* _What to work on_
(1) In the kvm splat message, shorten the paragraph that begins "I'm more and more confident" and keep its main facts.
(2) Transcribe the part of the kvm splat message that begins at the words "On Tue, Aug 29, 2017 at 02:59:23PM" and stops after "expose your patch!".

* _Document text_
------

Re: kvm splat in mmu_spte_clear_track_bits

From: Andrea Arcangeli
Date: Tue Aug 29 2017 - 10:09:43 EST


Hello,

On Tue, Aug 29, 2017 at 02:59:23PM +0200, Adam Borowski wrote:
> On Tue, Aug 29, 2017 at 02:45:41PM +0200, Takashi Iwai wrote:
> > [Put more people to Cc, sorry for growing too much...]
>
> We're all interested in 4.13.0 not crashing on us, so that's ok.
>
> > On Tue, 29 Aug 2017 11:19:13 +0200,
> > Bernhard Held wrote:
> > >
> > > On 08/28/2017 at 06:56 PM, Nadav Amit wrote:
> > > > Donât blame me for the TLB stuff... My money is on aac2fea94f7a .
> > >
> > > Amit, thanks for your courage to expose your patch!
> > >
> > > I'm more and more confident that aac2fea94f7a is the culprit. Maybe it
> > > just accelerates the triggering of the splash. To be more sure the
> > > kernel needs to be tested for a couple of days. It would be great if
> > > others could assist in testing aac2fea94f7a.
> >
> > I'm testing with the revert for a while and it seems working.

------

* _Data under study_
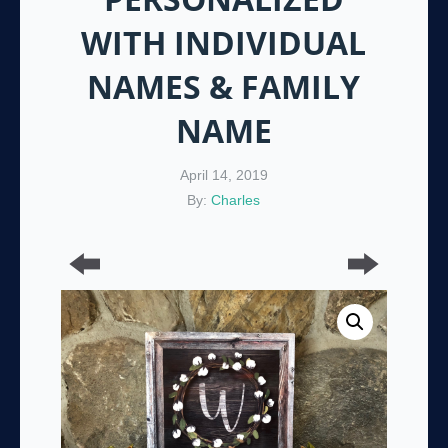
WITH INDIVIDUAL
NAMES & FAMILY
NAME
April 14, 2019
By:
Charles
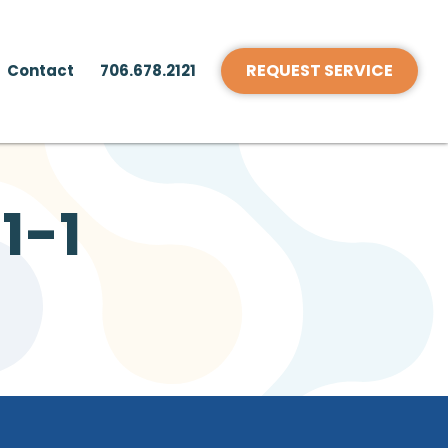
REQUEST SERVICE
Contact
706.678.2121
1-1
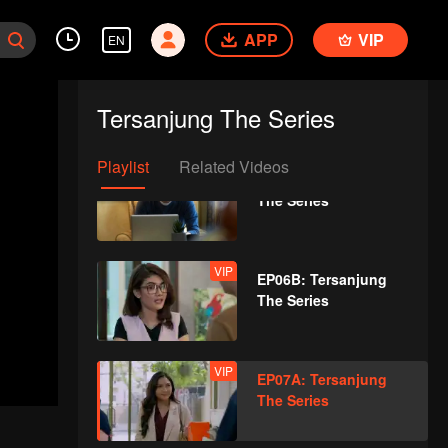
The Series
APP
VIP
EN
VIP
EP05B: Tersanjung
The Series
Tersanjung The Series
Playlist
Related Videos
VIP
EP06A: Tersanjung
The Series
VIP
EP06B: Tersanjung
The Series
VIP
EP07A: Tersanjung
The Series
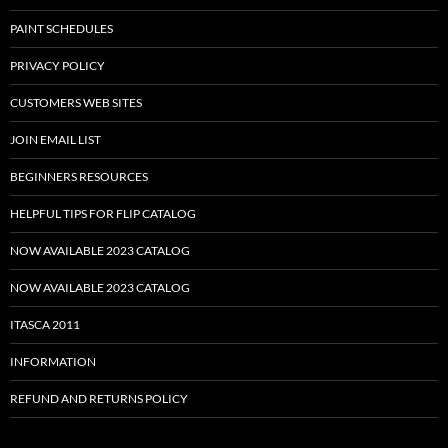
PAINT SCHEDULES
PRIVACY POLICY
CUSTOMERS WEB SITES
JOIN EMAIL LIST
BEGINNERS RESOURCES
HELPFUL TIPS FOR FLIP CATALOG
NOW AVAILABLE 2023 CATALOG
NOW AVAILABLE 2023 CATALOG
ITASCA 2011
INFORMATION
REFUND AND RETURNS POLICY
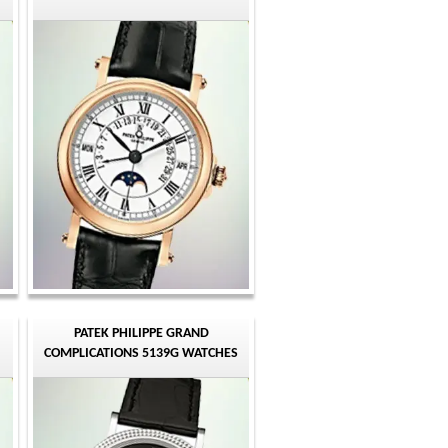
PATEK PHILIPPE GRAND
COMPLICATIONS 5139G WATCHES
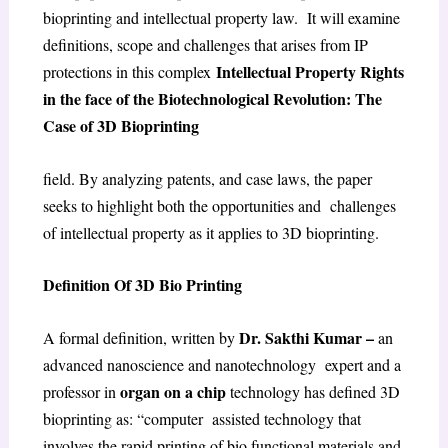
bioprinting and intellectual property law. It will examine
definitions, scope and challenges that arises from IP
Intellectual Property Rights
protections in this complex
in the face of the Biotechnological Revolution: The
Case of 3D Bioprinting
field. By analyzing patents, and case laws, the paper
seeks to highlight both the opportunities and challenges
of intellectual property as it applies to 3D bioprinting.
Definition Of 3D Bio Printing
Dr. Sakthi Kumar –
A formal definition, written by
an
advanced nanoscience and nanotechnology expert and a
organ on a chip
professor in
technology has defined 3D
bioprinting as: “computer assisted technology that
involves the rapid printing of bio functional materials and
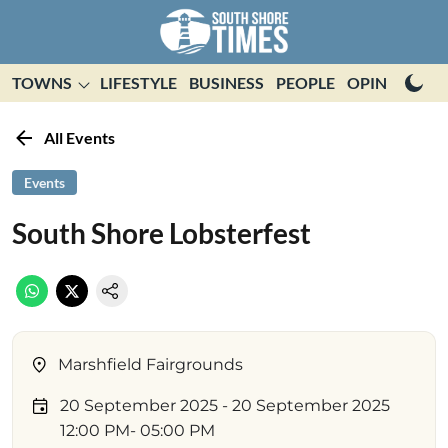
TOWNS
LIFESTYLE
BUSINESS
PEOPLE
OPINION
E
All Events
Events
South Shore Lobsterfest
Marshfield Fairgrounds
20 September 2025
- 20 September 2025
12:00 PM
- 05:00 PM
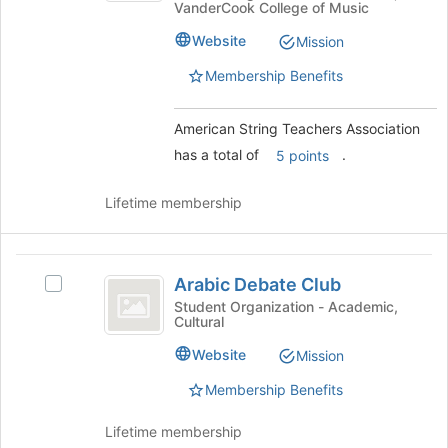
VanderCook College of Music
Teachers
the
Association
Association's
page
Website
Mission
group.
to
Select
Membership Benefits
register
the
for
group
this
American String Teachers Association
and
group
click
has a total of
.
5 points
on
the
Lifetime membership
Join
button
at
Arabic
the
Arabic Debate Club
Select
bottom
Debate
Arabic
Student Organization - Academic,
of
Cultural
Club
Debate
the
Club's
page
Website
Mission
group.
to
Select
Membership Benefits
register
the
for
group
Lifetime membership
this
and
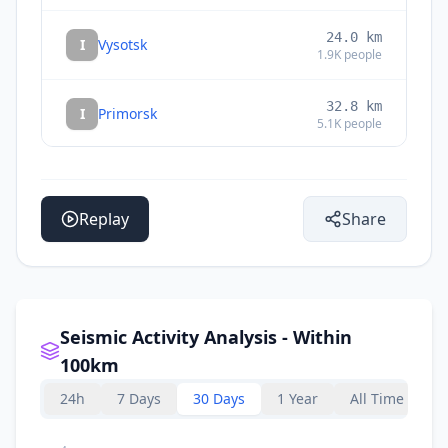
24.0
km
I
Vysotsk
1.9K
people
32.8
km
I
Primorsk
5.1K
people
33.8
km
I
Semiozerje
1.5K
people
Replay
Share
Seismic Activity Analysis - Within
100km
24h
7 Days
30 Days
1 Year
All Time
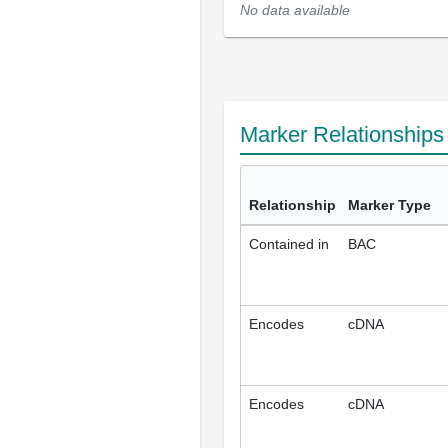
No data available
Marker Relationship
Relationship
Marker Type
Contained in
BAC
Encodes
cDNA
Encodes
cDNA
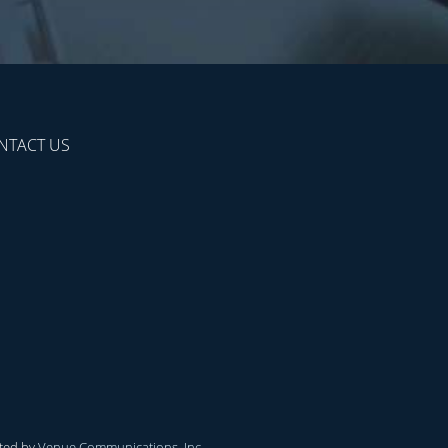
NTACT US
ted by
Venue Communications, Inc.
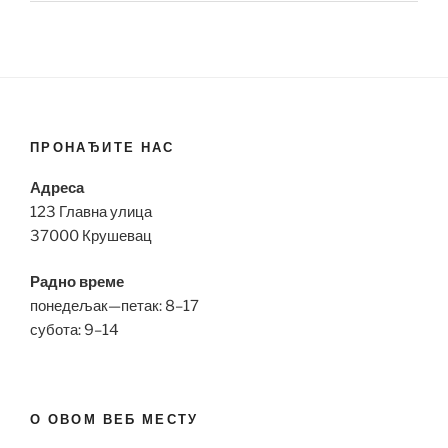
ПРОНАЂИТЕ НАС
Адреса
123 Главна улица
37000 Крушевац
Радно време
понедељак—петак: 8–17
субота: 9–14
О ОВОМ ВЕБ МЕСТУ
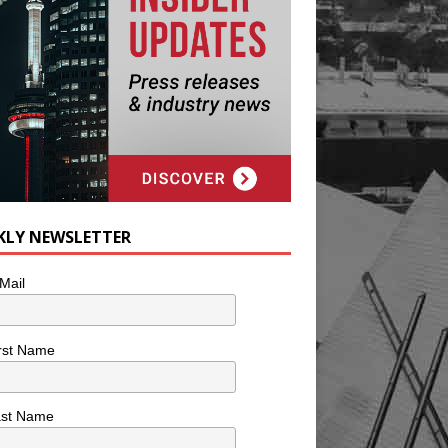
KLY NEWSLETTER
Mail
rst Name
ast Name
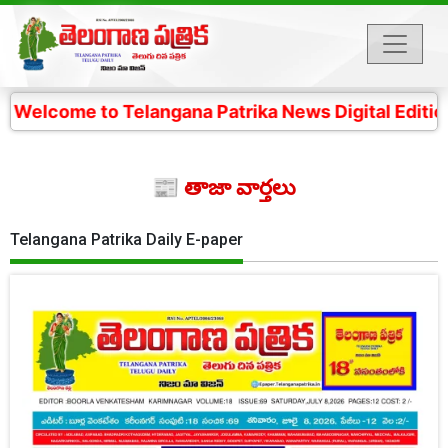
o Telangana Patrika News Digital Edition- 4 కోట్ల తెలం
📰 తాజా వార్తలు
Telangana Patrika Daily E-paper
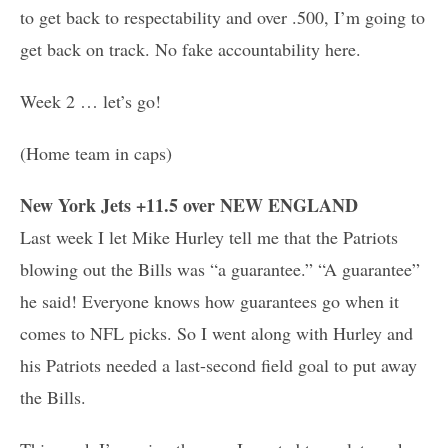
to get back to respectability and over .500, I’m going to
get back on track. No fake accountability here.
Week 2 … let’s go!
(Home team in caps)
New York Jets +11.5 over NEW ENGLAND
Last week I let Mike Hurley tell me that the Patriots
blowing out the Bills was “a guarantee.” “A guarantee”
he said! Everyone knows how guarantees go when it
comes to NFL picks. So I went along with Hurley and
his Patriots needed a last-second field goal to put away
the Bills.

------

* _Problem solutions_
(1) The writer is increasingly sure commit aac2fea94f7a is the culprit, or at least that it speeds up triggering the splash. Being more certain requires testing the kernel for a couple of days, and help from others in testing aac2fea94f7a would be welcome.

(2)
On Tue, Aug 29, 2017 at 02:59:23PM +0200, Adam Borowski wrote:
> On Tue, Aug 29, 2017 at 02:45:41PM +0200, Takashi Iwai wrote:
> > [Put more people to Cc, sorry for growing too much...]
>
> We're all interested in 4.13.0 not crashing on us, so that's ok.
>
> > On Tue, 29 Aug 2017 11:19:13 +0200,
> > Bernhard Held wrote:
> > >
> > > On 08/28/2017 at 06:56 PM, Nadav Amit wrote:
> > > > Donât blame me for the TLB stuff... My money is on aac2fea94f7a .
> > >
> > > Amit, thanks for your courage to expose your patch!